--- DATA Enclosed Below ---

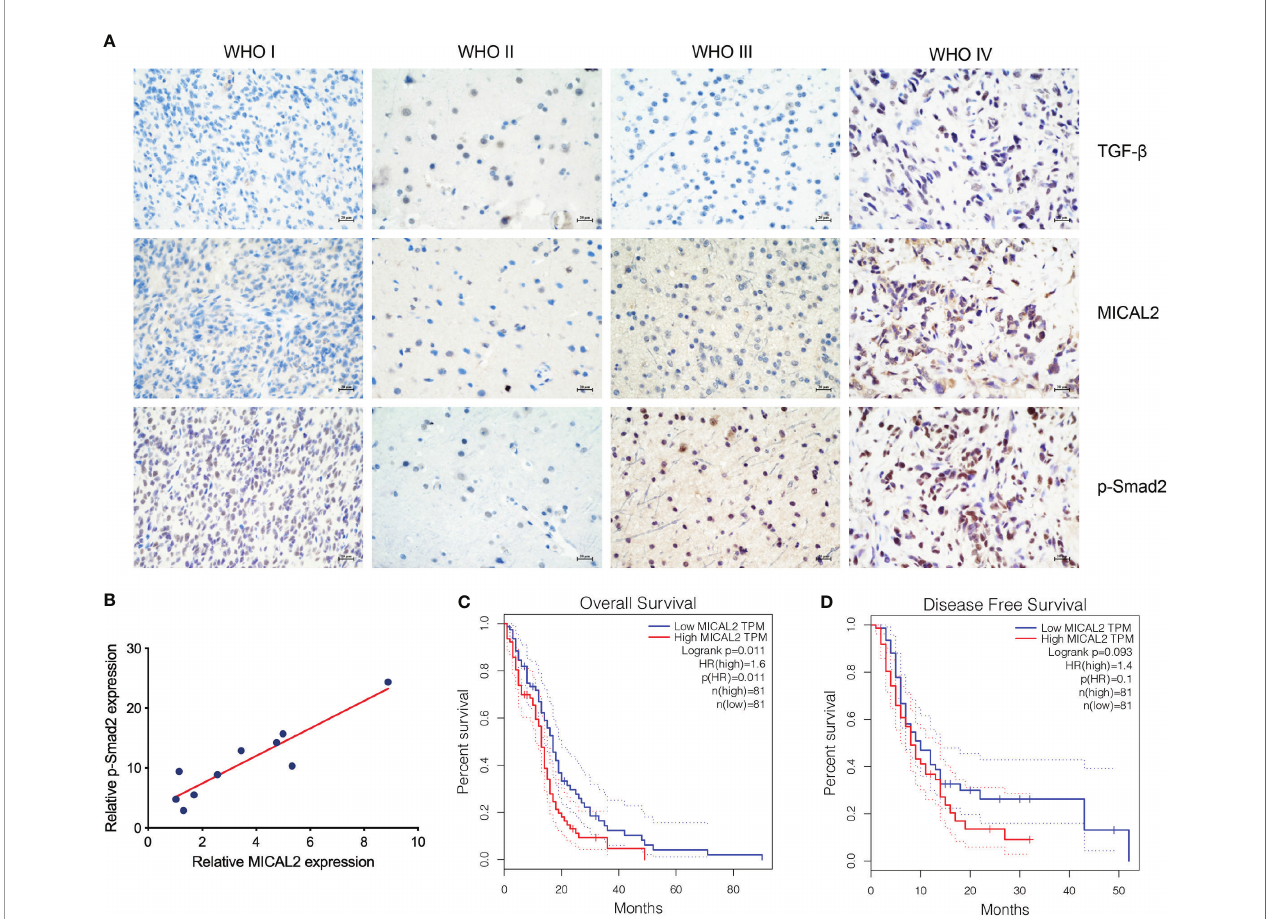
FIGURE 1 | MICAL2, TGF- b , and p-Smad2 expresssion levels are elevated in GBM cells. (A) Immunohistochemical results showed that the expression level of MICAL2, TGF- b , and p-Smad2 are elevated in high-grade gliomas. (B) Regression linear equations fi tted to the relative expression levels of MICAL2 and p-Smad2 in GBM tissues. (C, D) Kaplan-Meier survival analysis in 81 primary GBM cases strati fi ed by MICAL2 expression level indicates that high level of MICAL2 expression was associated with lower OS ( p = 0.011 < 0.05), but there was no signi fi cant difference in DFS between low MICAL2 and high MICAL2 expression levels ( p = 0.093 >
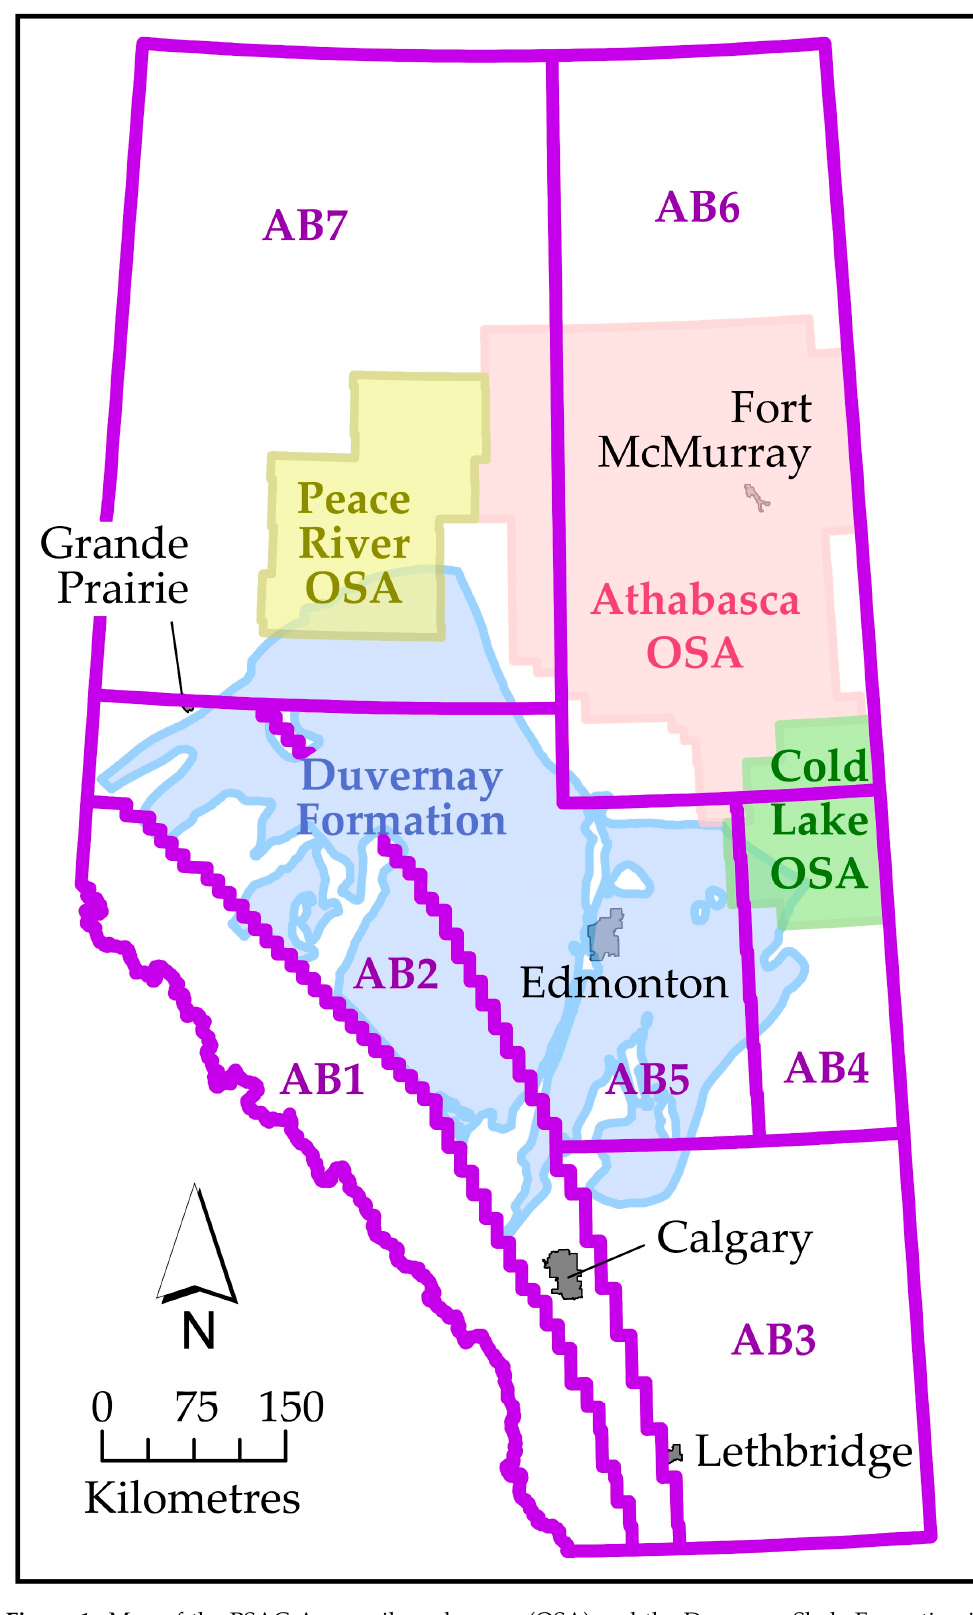
Figure 1. Map of the PSAC Areas, oil sands areas (OSA) and the Duvernay Shale Formation in Alberta. Courtesy of the Alberta Department of Energy.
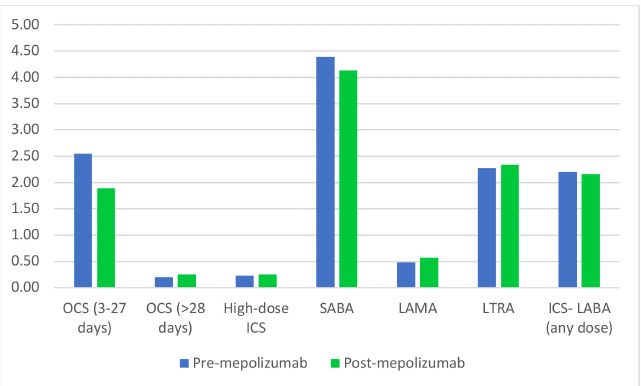
Figure 1. Mean weighted average medication dispensing before and after mepolizumab initiation. Significant differences in dispensation patterns were not detected pre- and post-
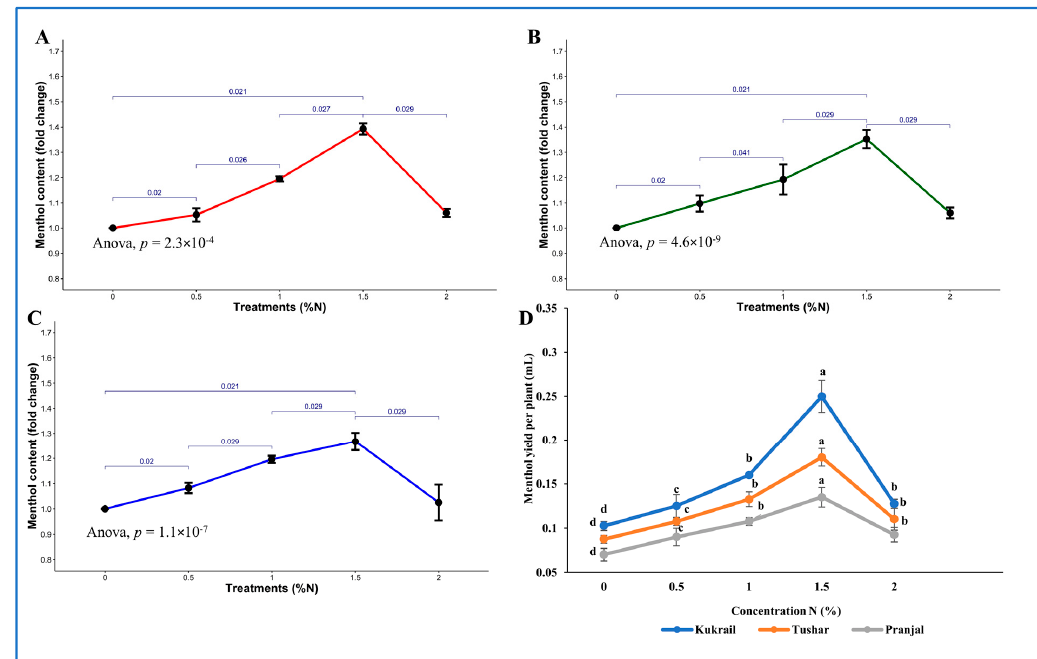
Figure 5. Effect of N on the menthol content of three cultivars. ( A ) Kukrail, ( B ) Tushar, ( C ) Pranjal, ( D ) Effect of N on the menthol yield of three peppermint cultivars.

--- End of Enclosed DATA ---

# [WHAT IS EXPECTED]
The result should be an exact copy of the material, containing no pictures.

# [OUTPUT OF THE EXERCISE]
FIGURE 1 | MICAL2, TGF- b , and p-Smad2 expresssion levels are elevated in GBM cells. (A) Immunohistochemical results showed that the expression level of MICAL2, TGF- b , and p-Smad2 are elevated in high-grade gliomas. (B) Regression linear equations fi tted to the relative expression levels of MICAL2 and p-Smad2 in GBM tissues. (C, D) Kaplan-Meier survival analysis in 81 primary GBM cases strati fi ed by MICAL2 expression level indicates that high level of MICAL2 expression was associated with lower OS ( p = 0.011 < 0.05), but there was no signi fi cant difference in DFS between low MICAL2 and high MICAL2 expression levels ( p = 0.093 >
Figure 1. Map of the PSAC Areas, oil sands areas (OSA) and the Duvernay Shale Formation in Alberta. Courtesy of the Alberta Department of Energy.
Figure 1. Mean weighted average medication dispensing before and after mepolizumab initiation. Significant differences in dispensation patterns were not detected pre- and post-
Figure 5. Effect of N on the menthol content of three cultivars. ( A ) Kukrail, ( B ) Tushar, ( C ) Pranjal, ( D ) Effect of N on the menthol yield of three peppermint cultivars.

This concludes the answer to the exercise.